PROBLEM REQUIREMENTS – Could the records below be restated word for word, without a single picture?

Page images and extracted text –
....

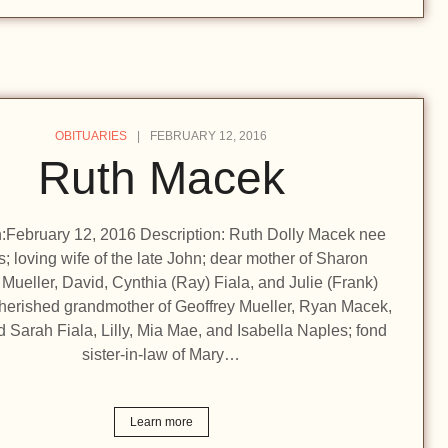
OBITUARIES
FEBRUARY 12, 2016
Ruth Macek
on:February 12, 2016 Description: Ruth Dolly Macek nee
; loving wife of the late John; dear mother of Sharon
 Mueller, David, Cynthia (Ray) Fiala, and Julie (Frank)
herished grandmother of Geoffrey Mueller, Ryan Macek,
 Sarah Fiala, Lilly, Mia Mae, and Isabella Naples; fond
sister-in-law of Mary…
Learn more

....

ANSWER BOX –
OBITUARIES
FEBRUARY 12, 2016
Ruth Macek
on:February 12, 2016 Description: Ruth Dolly Macek nee
; loving wife of the late John; dear mother of Sharon
 Mueller, David, Cynthia (Ray) Fiala, and Julie (Frank)
herished grandmother of Geoffrey Mueller, Ryan Macek,
 Sarah Fiala, Lilly, Mia Mae, and Isabella Naples; fond
sister-in-law of Mary…
Learn more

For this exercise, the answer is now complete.